Боль + 1 минута: я в полном потрясении. Франсуа наслаждается впечатлением, которое произвело на меня его разоблачение, понимающе качая головой, а Соня явно пытается найти ободряющие слова, которые бы вывели меня из оцепенения. Напрасно. Самые мрачные гипотезы сменяют одна другую в моей голове, и каждая из них все больше омрачает образ моего супруга. Луи хотел покончить жизнь самоубийством спустя шесть месяцев после исчезновения Авроры.

– Зачем бы он стал это делать? – пробормотала я наконец. – Потому что потерял Аврору? Или потому что не мог смириться с тайной об ее исчезновении, которую потребовал хранить Дэвид?

– Понятия не имею… Но ваши вопросы подтверждают то, что, вероятно, у него была не одна причина для этого.

– Как это – «не одна»? Вы хотите сказать… что-то, что не касалось напрямую Авроры?

– Возможно, – подтвердил он, пожимая плечами. – Я напоминаю вам, что к тому времени Андре только что объявил Дэвида своим единственным наследником, возглавляющим группу Барле. Видеть, что приемного брата предпочли ему, законному сыну… Это такой акт непризнания со стороны отца, который может свести с ума. Вы не считаете?

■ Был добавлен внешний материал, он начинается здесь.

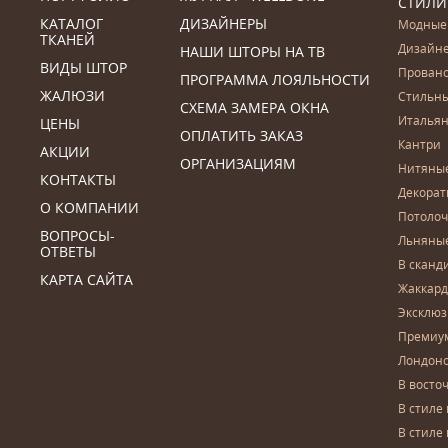
СТИЛИ
КАТАЛОГ
ДИЗАЙНЕРЫ
Модные
ТКАНЕЙ
Дизайн
НАШИ ШТОРЫ НА ТВ
ВИДЫ ШТОР
Прован
ПРОГРАММА ЛОЯЛЬНОСТИ
ЖАЛЮЗИ
Стильн
СХЕМА ЗАМЕРА ОКНА
Итальян
ЦЕНЫ
ОПЛАТИТЬ ЗАКАЗ
Кантри
АКЦИИ
ОРГАНИЗАЦИЯМ
Нитяны
КОНТАКТЫ
Декора
О КОМПАНИИ
Потоло
ВОПРОСЫ-
Льняны
ОТВЕТЫ
В сканд
КАРТА САЙТА
Жаккар
Эксклю
Премиу
Лондон
В восто
В стиле
В стиле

Мимолетная улыбка скользнула по его лицу и тотчас же исчезла. У меня мелькнула мысль, что Маршадо доставляет удовольствие вливать в меня яд своих умозаключений. Возможно, он бессознательно обвинял меня в том, что похождения его жены Сесиль и Дэвида получили огласку.

– Рассердиться на своего отца до такой степени, чтобы убить себя вместе с ним, это я еще могу понять, – вмешалась Соня. – Но посадить в тот же катер мать… Вам не кажется, что это чересчур?

Журналист ответил не сразу, теребя край панамы и с интересом и примесью самодовольства разглядывая Соню. Вероятно, он хотел выиграть время, чтобы отшлифовать свою реплику до блеска.

– Кто знает, может быть, Гортензия принимала участие в злодеянии, которое сбило с ног ее сына. Может, Андре принял это решение совместно со своей женой.

Боль + 1 час: под вечер я вернулась в Особняк Мадемуазель Марс.

Луи ушел, не оставив мне записки. Ключей от его лимузина на столике в прихожей не было. Куда Луи вдруг понадобилось поехать на таком шикарном автомобиле? Явно не готовиться к процессу с Зерки, ведь кабинет адвоката находится на бульваре Малерб, всего в нескольких станциях метро от нас.